I dress quickly and dash off to the town.
Weeds and flowers are sprouting everywhere from the stone walls at the side of the road. Rattling the old tin cans that have been tied round their necks instead of bells, the goats are having a fine time in this profusion of green. That is familiar enough, I remember that from the days when I was a boy.
But I can't understand why the road leading down to the New Bridge is overgrown with weeds. Surely people still drive over these cobble-stones! This used to be the main road through town to the Dniester.
A sorry picture confronts me as I reach the cliffs. All that remains of the beautiful New Bridge are the tall stone piles at the foot of which the Smotrich gleams in the sunlight. They are spanned by a narrow wooden strip whose planks creak and sag underfoot.
No one crosses the bridge now. Nearly all the buildings of the old town perched on its high cliff above the river are in ruins.
With great difficulty I guess from the shattered walls what part of the town I am in. This must be Post Street. That's where we used to buy scraps of sausage on the days we received our factory-school grants...
And over there, that's where the Venice Restaurant used to be, where Monus Guzarchik held that rowdy party after his grandmother died...
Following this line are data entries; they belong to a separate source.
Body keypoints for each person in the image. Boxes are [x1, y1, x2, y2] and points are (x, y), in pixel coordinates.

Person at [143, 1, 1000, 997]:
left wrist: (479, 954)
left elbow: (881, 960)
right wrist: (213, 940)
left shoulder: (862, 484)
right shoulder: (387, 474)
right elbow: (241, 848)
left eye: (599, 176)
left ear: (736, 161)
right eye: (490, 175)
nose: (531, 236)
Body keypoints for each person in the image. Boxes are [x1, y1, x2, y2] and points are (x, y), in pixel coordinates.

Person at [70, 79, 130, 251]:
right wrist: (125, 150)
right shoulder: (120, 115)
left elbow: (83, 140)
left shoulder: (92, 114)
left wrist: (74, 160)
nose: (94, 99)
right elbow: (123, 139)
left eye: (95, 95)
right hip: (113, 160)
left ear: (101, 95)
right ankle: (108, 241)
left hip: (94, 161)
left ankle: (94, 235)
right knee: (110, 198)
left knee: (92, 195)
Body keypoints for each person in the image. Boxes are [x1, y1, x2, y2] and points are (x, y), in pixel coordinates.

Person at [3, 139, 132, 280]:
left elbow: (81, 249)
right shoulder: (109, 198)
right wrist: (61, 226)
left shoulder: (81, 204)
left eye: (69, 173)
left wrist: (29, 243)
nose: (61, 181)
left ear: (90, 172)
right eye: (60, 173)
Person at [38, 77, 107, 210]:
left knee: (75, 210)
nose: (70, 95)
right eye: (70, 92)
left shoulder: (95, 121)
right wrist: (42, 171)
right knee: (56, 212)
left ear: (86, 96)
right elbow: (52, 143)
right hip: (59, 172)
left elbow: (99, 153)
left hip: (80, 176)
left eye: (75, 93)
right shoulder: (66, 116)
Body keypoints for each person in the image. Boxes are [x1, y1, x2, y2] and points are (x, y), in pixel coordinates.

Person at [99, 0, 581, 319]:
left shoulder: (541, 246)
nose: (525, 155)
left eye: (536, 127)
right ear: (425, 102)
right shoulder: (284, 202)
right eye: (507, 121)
Where is he now, our rowdy Monus, "non-Party" man, builder of electric locomotives? The last letter "I had from him was in 1940, when I was in Leningrad. Guzarchik wrote me that he was chief foreman at the Kharkov Locomotive Works, and sent me a booklet about his method of converting plants to assembly line production. . .
Many of the cottages round the huge Stephen Bathori Tower look as if they had been struck by a hurricane.
The tower was" built here on the orders of a Hungarian king, the usurper of the Polish throne who was seeking to conquer the Ukrainian lands of Podolia. And in 1943, (I heard this from Elena Lukyanovna), the Hitlerites shot more than seven thousand of the finest people in Hungary, who had refused to help the German invaders. The Gestapo officials had been afraid to slaughter them in Budapest, so they sent them to their death in this little Ukrainian town. Not far away I noticed the ruins of the building where Shipulinsky's cafe with its broad windows used, to stand. I remembered how I had invited Galya Kushnir to that tempting cafe. There we sat, Galya and I, chatting and sipping our coffee like grown-ups, when Father on his way home from the print-shop glanced in and saw us. The trouble I had then!...
And where is Galya Kushnir now? She and I were separated by the war. I received my last letter from her in the spring of 1941, from Odessa. She wrote that her thesis for a degree in history had been successful, and that she was continuing her studies on the history of the Black Sea Straits. Had she managed to get out of Odessa in time? And would I ever meet her again, my first love, a working girl who had become a historian?